En suivant les interventions des chercheurs maghrébins, on est amené à l’évidence (sans cette vérité, on n’aurait pas saisi une des composantes fondamentales de l’identité de la région) que le Maghreb est le lieu d’un métissage entre deux cultures (arabo-africaine et occidentale), qui s’attirent et se repoussent en même temps. Dans ce sens, à la proximité géographique de l’Europe s’ajoute le poids de l’Histoire. Meilleure preuve : ce que nous appelons au Maghreb l’indépendance est désigné de l’autre côté de la Méditerranée par l’expression, toujours en vigueur, l’ère post-coloniale.  

Les critiques maghrébins restent certes particulièrement attentifs aux problématiques posées dans les cinématographies nationales et leurs implications historiques et sociales locales. Mais, leur approche puise sa grille et ses outils dans la pensée européenne. Et c’est précisément cette même configuration hybride du discours critique qui préside, elle aussi, à la conception et à la genèse du film maghrébin. En effet, les films maghrébins de l’actuelle décennie par exemple abordent avec courage les sujets liés aux mutations auxquelles fait face notre région, tels que le terrorisme, l’émigration clandestine, l’injustice sociale, l’évolution des mœurs, les effets de la mondialisation ou encore le rapport avec les racines culturelles. Mais dans tous ces films, les modalités narratives ou l’approche esthétique tissent des liens de parenté avec le cinéma d’auteur européen.

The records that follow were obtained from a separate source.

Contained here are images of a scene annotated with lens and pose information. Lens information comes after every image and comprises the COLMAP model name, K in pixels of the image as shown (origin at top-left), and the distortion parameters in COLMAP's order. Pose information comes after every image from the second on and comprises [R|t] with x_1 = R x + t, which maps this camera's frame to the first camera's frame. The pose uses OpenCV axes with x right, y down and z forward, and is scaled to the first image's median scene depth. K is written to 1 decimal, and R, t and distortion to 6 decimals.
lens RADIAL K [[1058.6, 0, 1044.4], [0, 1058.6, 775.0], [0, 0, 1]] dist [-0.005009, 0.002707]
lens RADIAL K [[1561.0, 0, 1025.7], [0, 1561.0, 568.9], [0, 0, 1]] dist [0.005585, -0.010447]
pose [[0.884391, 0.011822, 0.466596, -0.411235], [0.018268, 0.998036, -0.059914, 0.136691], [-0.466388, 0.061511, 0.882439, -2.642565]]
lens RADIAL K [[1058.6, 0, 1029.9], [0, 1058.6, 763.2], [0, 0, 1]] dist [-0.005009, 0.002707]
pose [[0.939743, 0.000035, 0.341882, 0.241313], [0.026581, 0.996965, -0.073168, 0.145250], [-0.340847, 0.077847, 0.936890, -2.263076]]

Au gré d’une filiation avec des courants européens comme le néo-réalisme, la Nouvelle vague ou un certain cinéma politique, les cinéastes maghrébins composent des opus d’où sont exclus le «star système», le film d’action ou d’aventure ou encore la comédie musicale, etc.

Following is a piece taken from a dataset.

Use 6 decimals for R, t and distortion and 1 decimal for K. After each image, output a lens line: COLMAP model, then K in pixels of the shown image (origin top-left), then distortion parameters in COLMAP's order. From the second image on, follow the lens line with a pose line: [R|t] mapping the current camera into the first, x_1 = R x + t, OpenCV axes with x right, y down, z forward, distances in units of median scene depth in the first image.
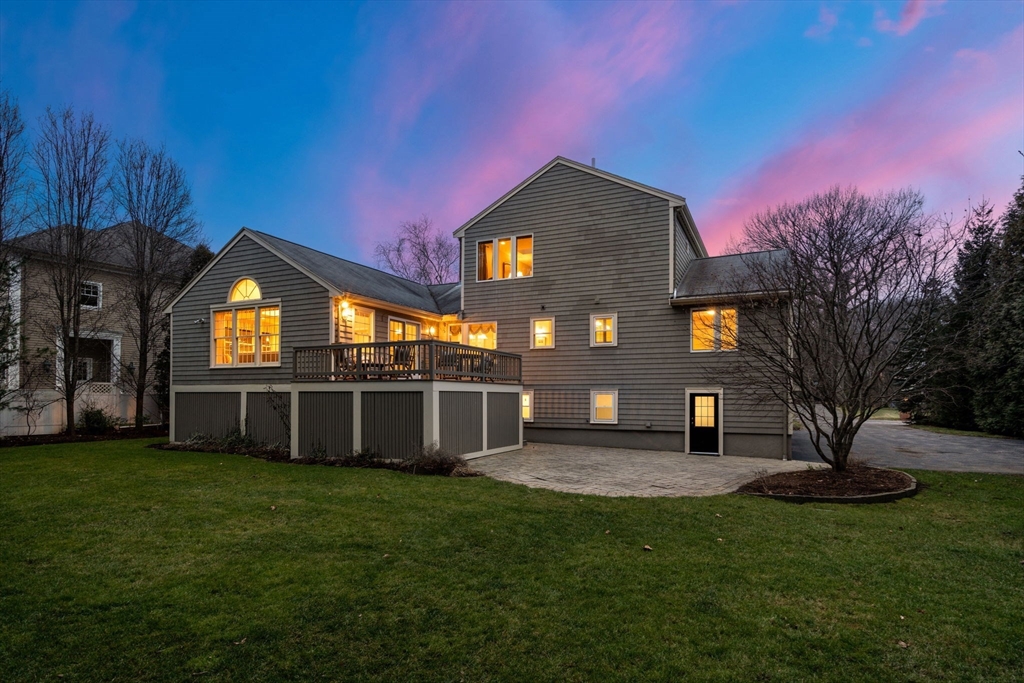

Nous, les Maghrébins, nous habitons une région frontalière. Nous avons nos racines dans l’identité arabo-africaine, mais en même temps, nous sommes en commerce ininterrompu avec nos voisins de la rive nord de la Méditerranée. Aussi est-ce pour cette raison que chaque fois que nous voulons appréhender la signification d’un aspect social, historique ou culturel de notre réalité, nous avons besoin d’un ensemble de références, d’une kyrielle d’outils théoriques et d’une armada de formules, en vue de dénouer la complexité de ce que nous faisons ou d’élucider les ressorts de nos désirs et de nos appréhensions.

 

Dépoussiérer la mémoire

Pour l’Américain, en revanche, les choses sont simples et limpides. On catalogue tout, comme des stèles solitaires dans le désert du Nevada. Ce qui explique, dans une certaine mesure, les raisons pour lesquelles le cinéma américain sait raconter des histoires d’une manière transparente, parce que ce cinéma épouse facilement les structures du mythe de l’antiquité, alors que le cinéaste maghrébin (et a fortiori européen) peine à dépoussiérer sa mémoire et à écarter les strates au-dessous desquelles se repose le noyau névralgique de tout l’imaginaire collectif.

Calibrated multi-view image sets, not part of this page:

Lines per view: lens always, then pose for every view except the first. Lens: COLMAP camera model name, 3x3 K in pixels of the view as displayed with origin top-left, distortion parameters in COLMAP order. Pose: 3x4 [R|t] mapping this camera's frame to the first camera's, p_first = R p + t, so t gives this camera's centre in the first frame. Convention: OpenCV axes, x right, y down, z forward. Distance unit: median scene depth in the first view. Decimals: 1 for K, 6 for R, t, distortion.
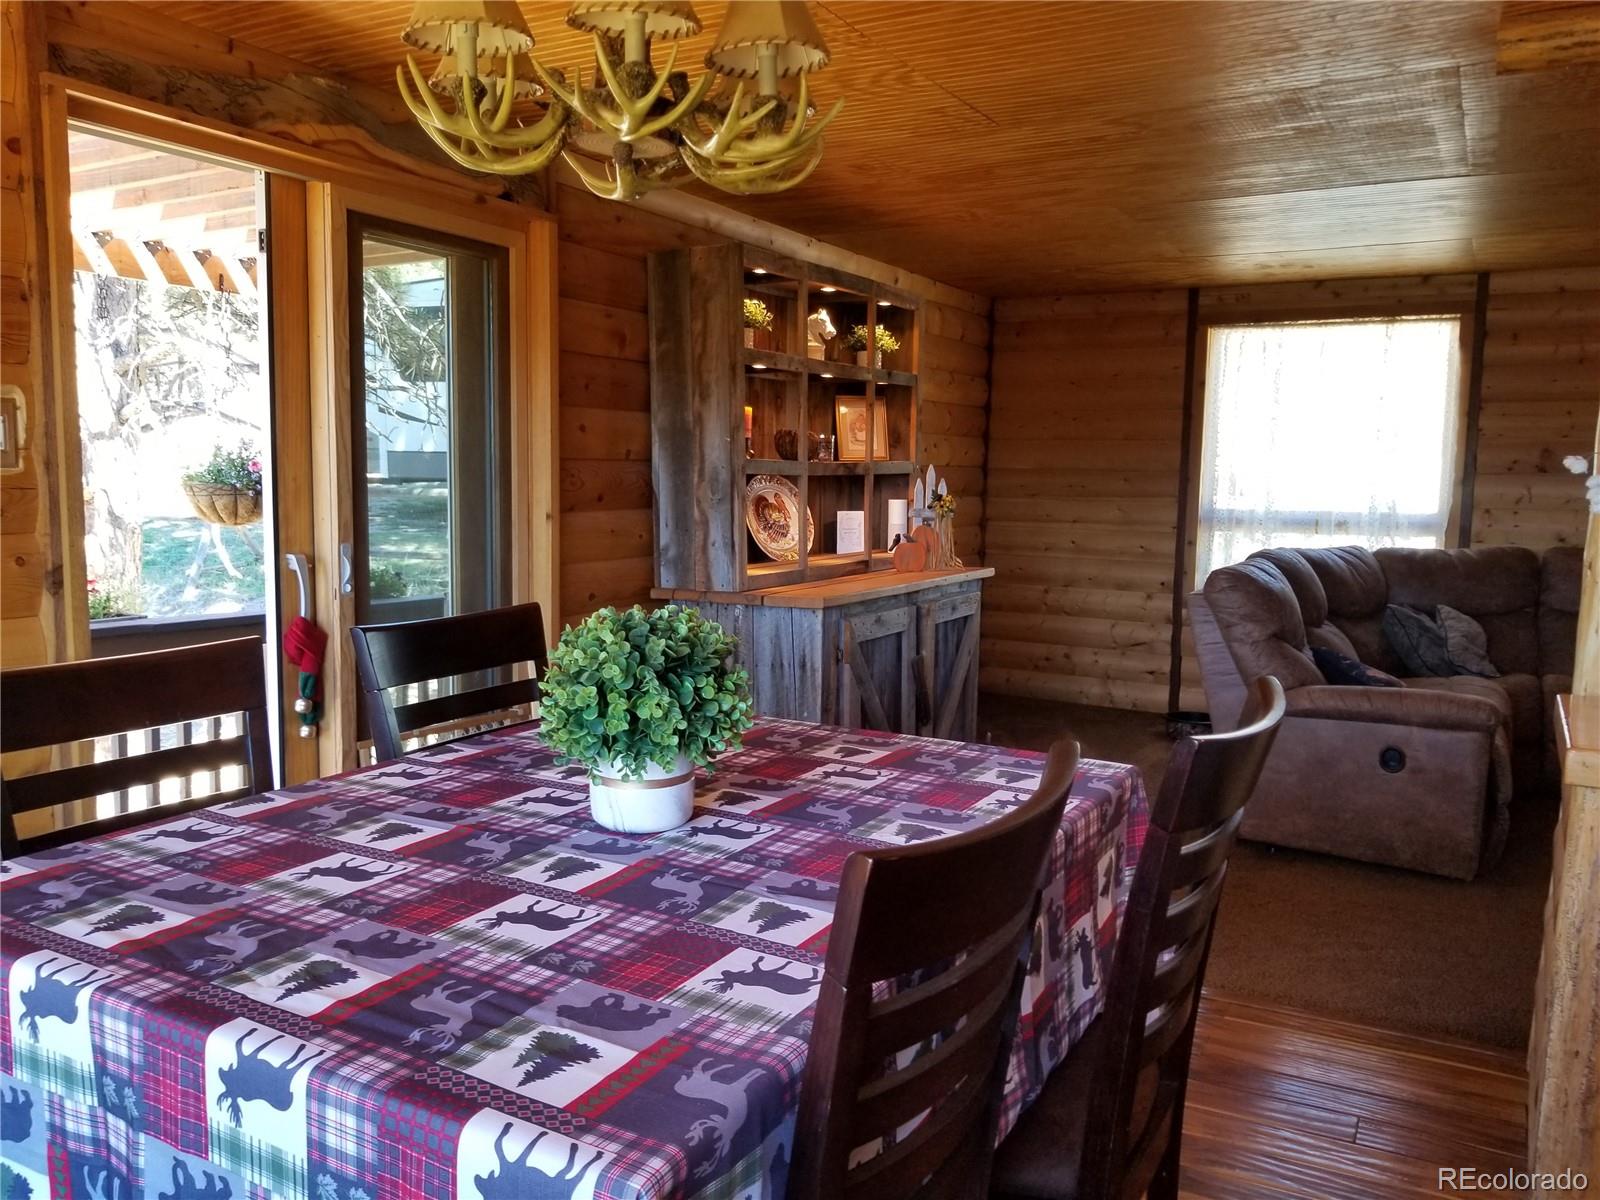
lens RADIAL K [[1234.2, 0, 816.7], [0, 1234.2, 605.2], [0, 0, 1]] dist [0.069854, -0.106447]
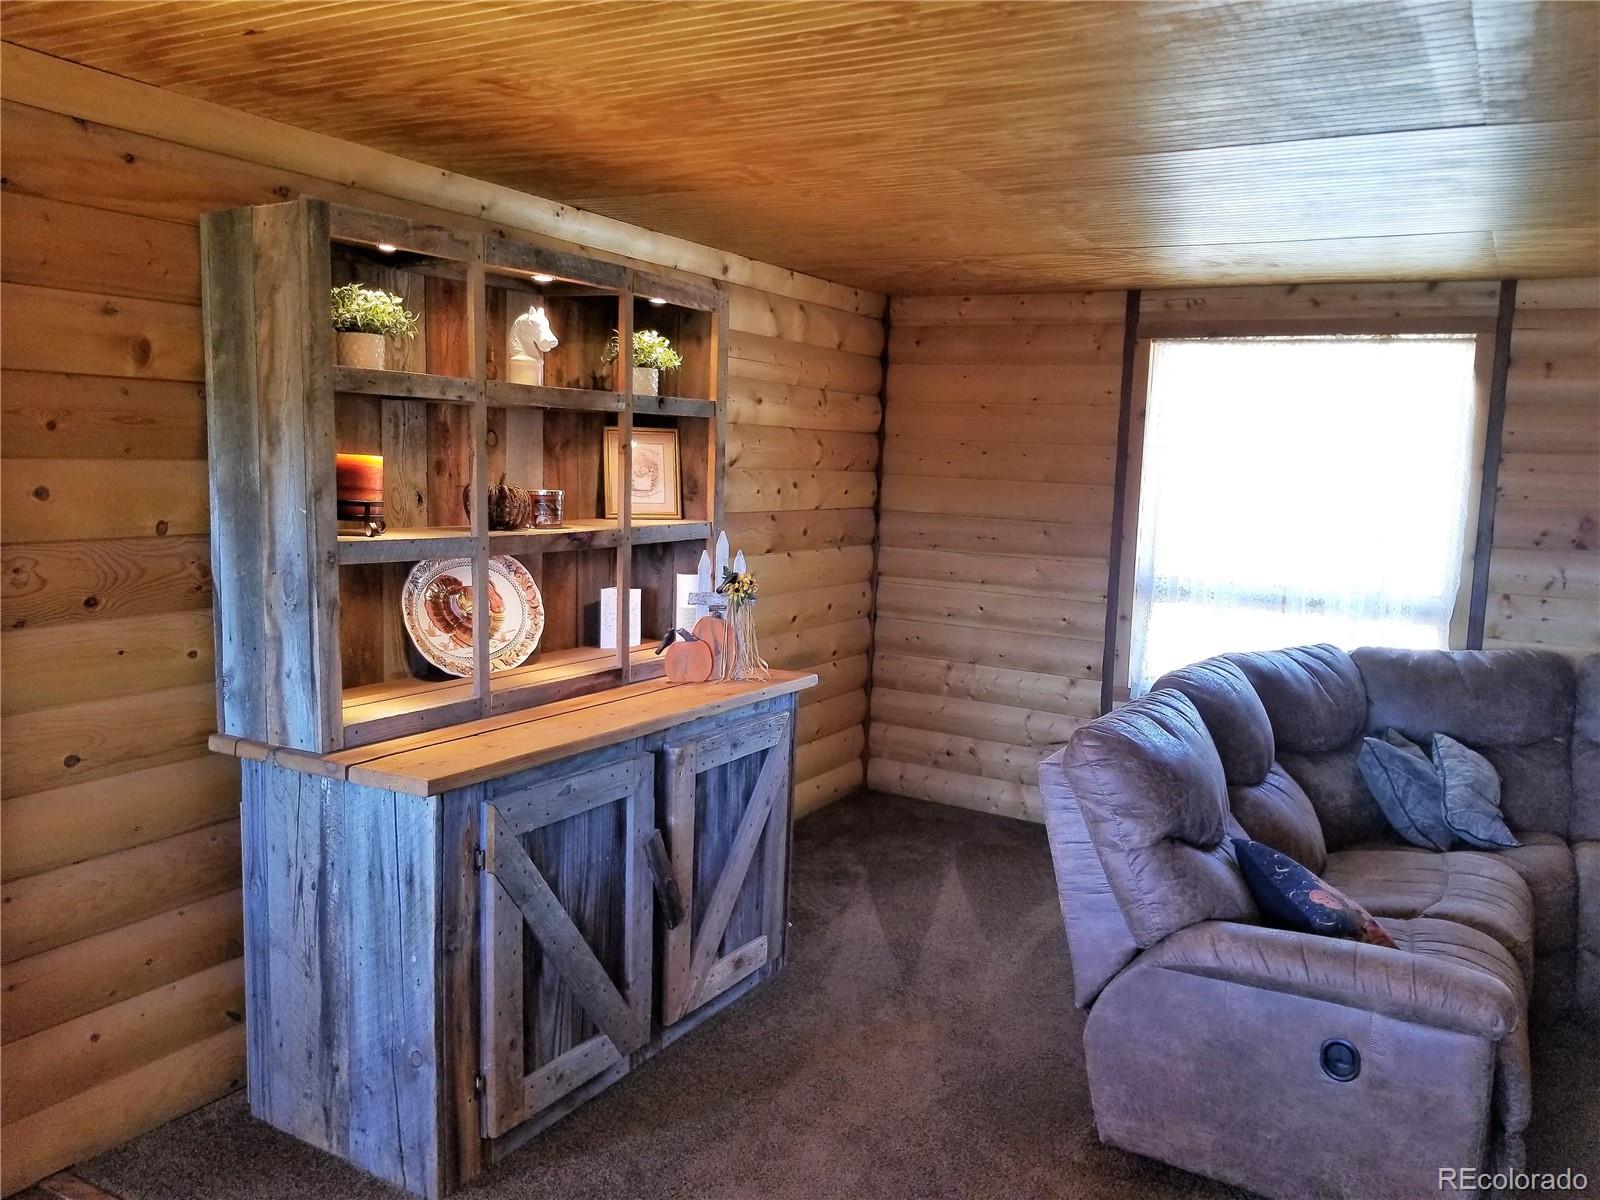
lens RADIAL K [[1248.5, 0, 847.4], [0, 1248.5, 593.6], [0, 0, 1]] dist [0.095516, -0.140573]
pose [[0.999656, 0.023989, 0.010631, 0.153404], [-0.023968, 0.999711, -0.002103, -0.076513], [-0.010679, 0.001847, 0.999941, 0.278981]]
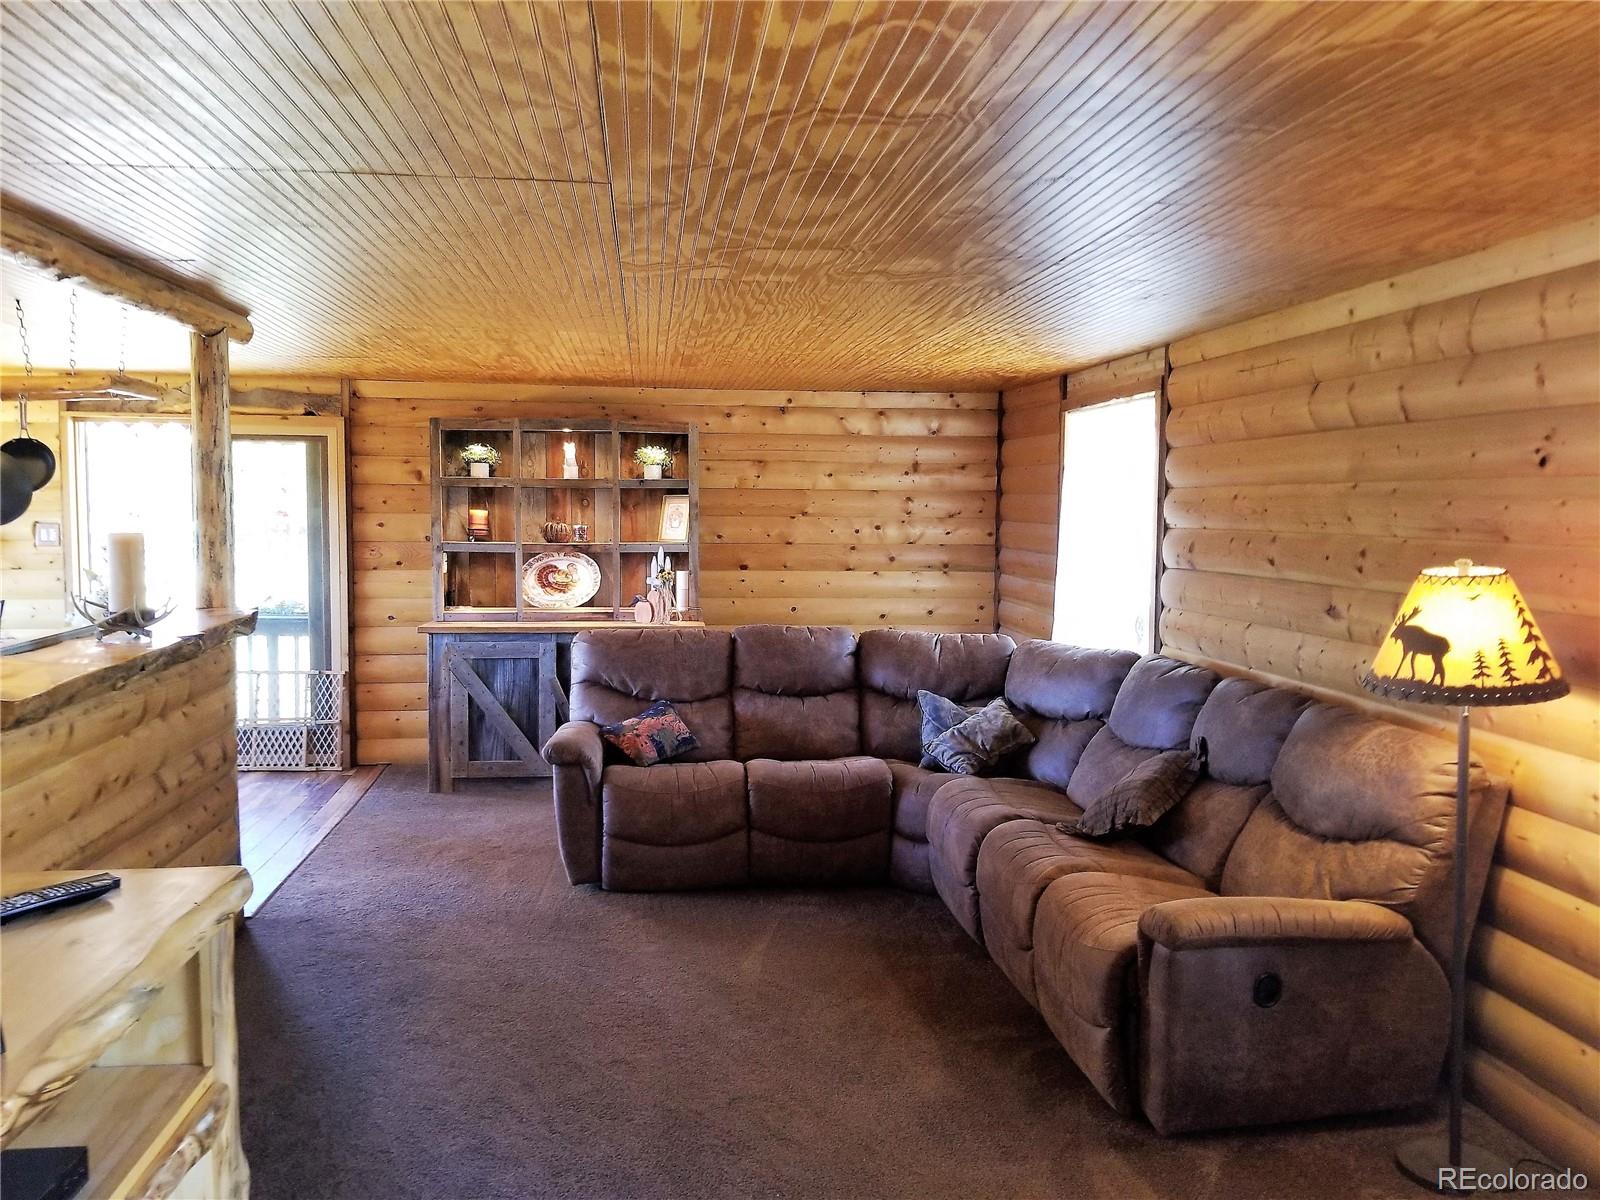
lens RADIAL K [[1237.6, 0, 800.0], [0, 1237.6, 600.0], [0, 0, 1]] dist [0.088515, -0.132480]
pose [[0.592766, 0.054690, -0.803516, 1.259874], [-0.092897, 0.995675, -0.000762, -0.066594], [0.799999, 0.075096, 0.595283, 0.305415]]
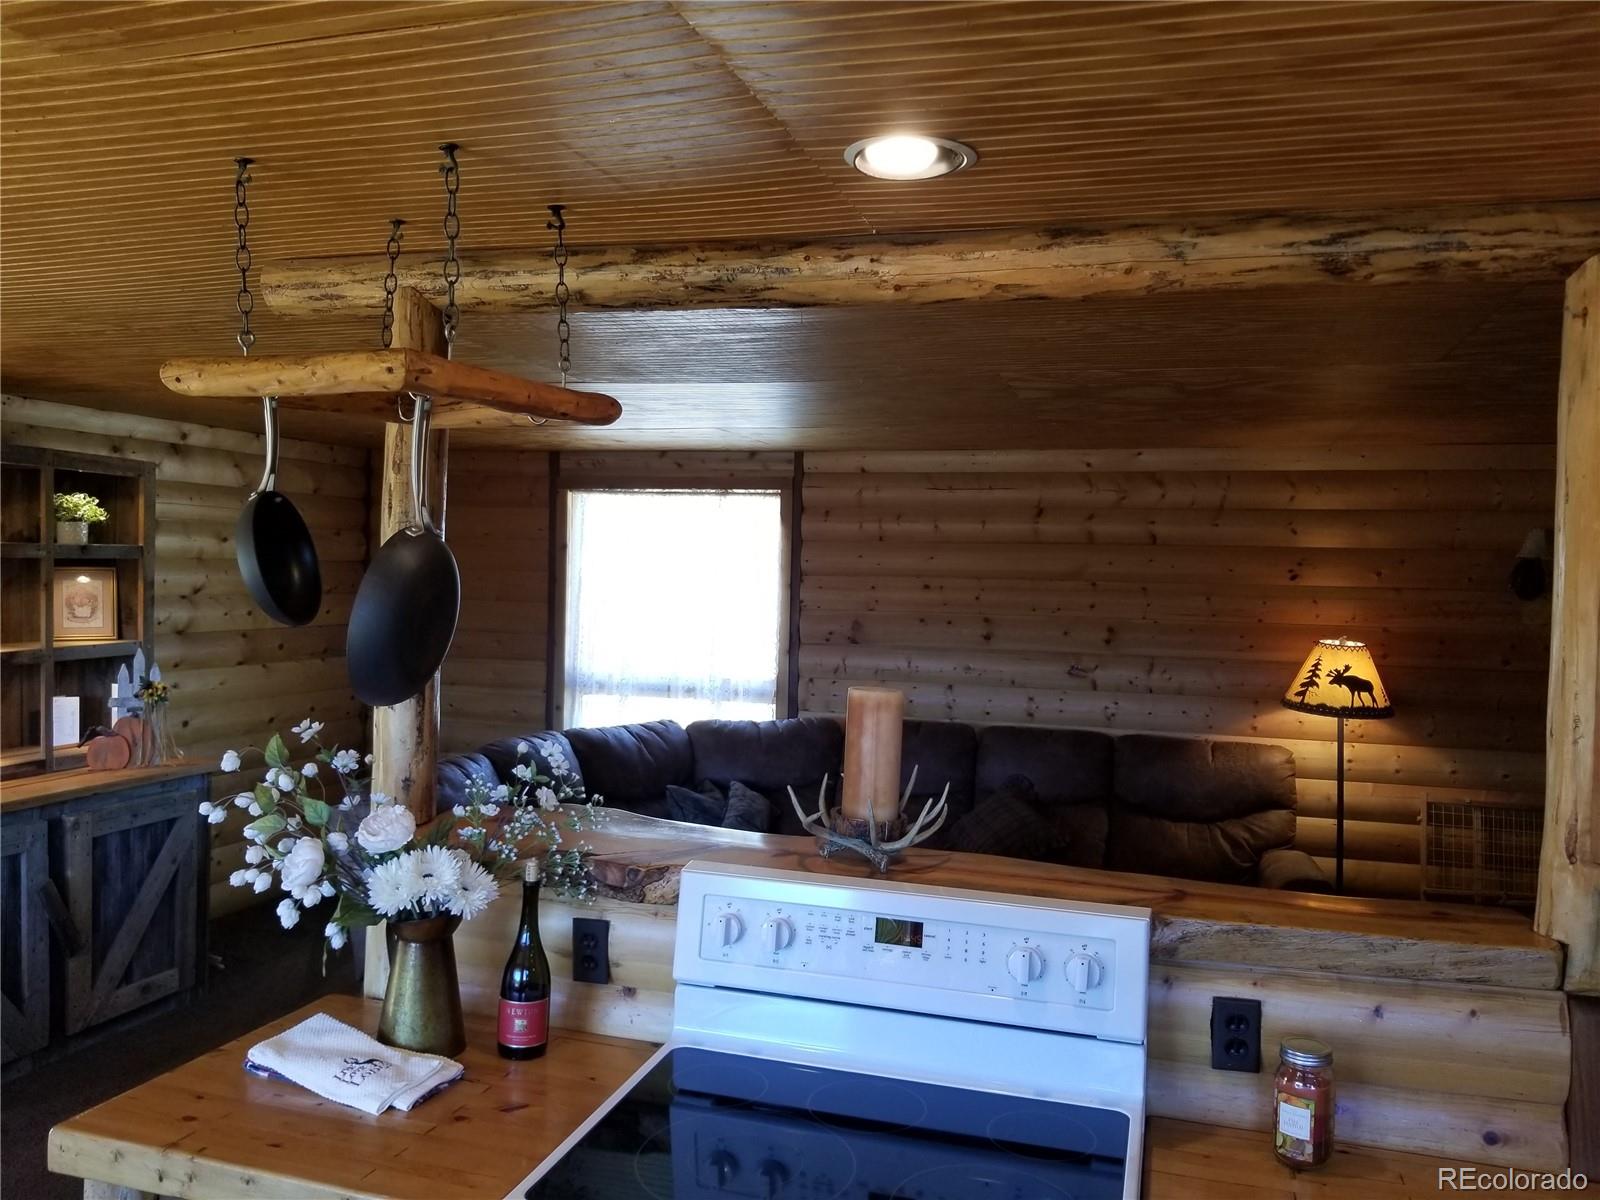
lens RADIAL K [[1237.6, 0, 800.0], [0, 1237.6, 600.0], [0, 0, 1]] dist [0.088515, -0.132480]
pose [[0.976812, 0.004380, 0.214054, 0.357815], [0.013876, 0.996394, -0.083709, -0.064358], [-0.213648, 0.084739, 0.973229, 0.006589]]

Pour tout artiste de la frontière (donc du Maghrébin), la création est un acte archéologique. Pour l’artiste des régions intérieures ou du centre (donc de l’Américain), la création est un acte nostalgique d’un mythe fondateur.

À la faveur de cette rencontre académique, le face-à-face entre «Nous» et «les Autres» nous a permis non seulement de définir nos approches respectives de la chose cinématographique, mais surtout de nous situer, intellectuellement et subjectivement à la fois, par rapport à notre environnement immédiat. Énoncer un avis sur un film, c’est prononcer un avis sur soi-même.